Rome lay around. The
carnival lights yet flared, the carnival noise beat, beat. This was a
deserted strip, an islet between restless seas.
Ian and Alexander stood upon trodden earth and grass, about them the
yet encumbering ruins of an ancient building, pillars and architraves
and capitals, broken friezes and headless caryatids. Here was the
river, here the ancient street. They breathed in the air, they looked
at the sky, but then at Rome. Somewhere a trumpet was fiercely crying.

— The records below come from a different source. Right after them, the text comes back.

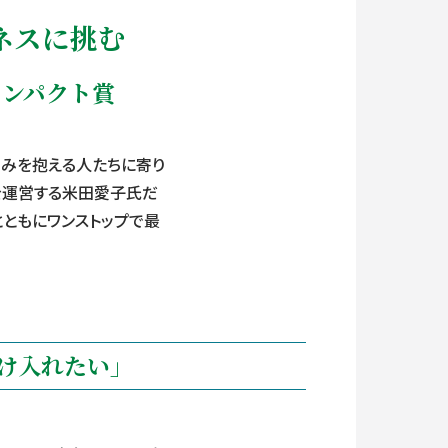
ネスに挑む
ャルインパクト賞
での悩みを抱える人たちに寄り
を運営する米田愛子氏だ
ともにワンストップで最
け入れたい」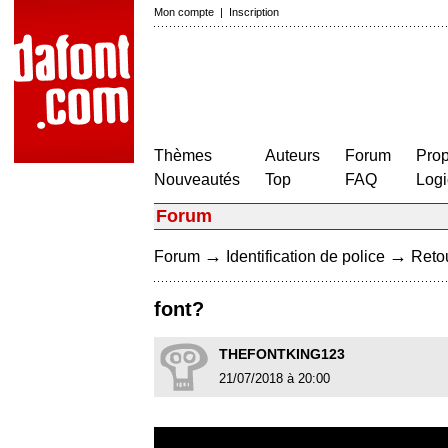
Mon compte
|
Inscription
Thèmes
Auteurs
Forum
Prop
Nouveautés
Top
FAQ
Logi
Forum
→
→
Forum
Identification de police
Retou
font?
THEFONTKING123
21/07/2018 à 20:00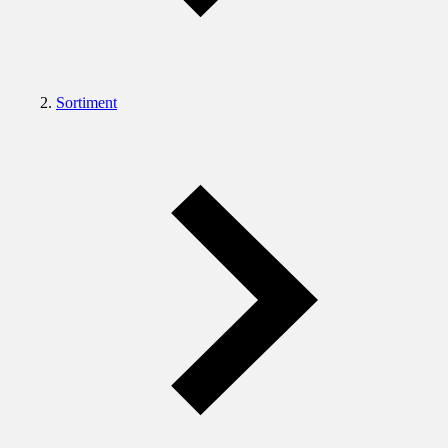
Sortiment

Like an impatient hand, like a spurred foot, it tore the magician's
fabric of the past few hours.
Ian laughed. "We had best rub our eyes!" To the fine hearing there was
a catch of the breath, a small dancing hope in his laughter. "_Or,
Glenfernie, shall we dream on?_"
But the other opened his eyes upon things like the Kelpie's Pool and
the old room in the keep where a figure like himself read letters that
lied. He saw in many places a figure like himself, injured and fooled,
stuck full of poisoned arrows. The figure grew as he watched it, until
it overloomed him, until he was passionately its partisan. He said no
word, but he flung the smoking torch yet held in hand among the ruins,
and, leaving Ian and his black and silver, plunged down the slope to
the old, old street along which now poured a wave of carnival.
CHAPTER XXVIII
The laird of Glenfernie lay in the flowering grass, beneath a
pine-tree, rising lonely from the Roman Campagna.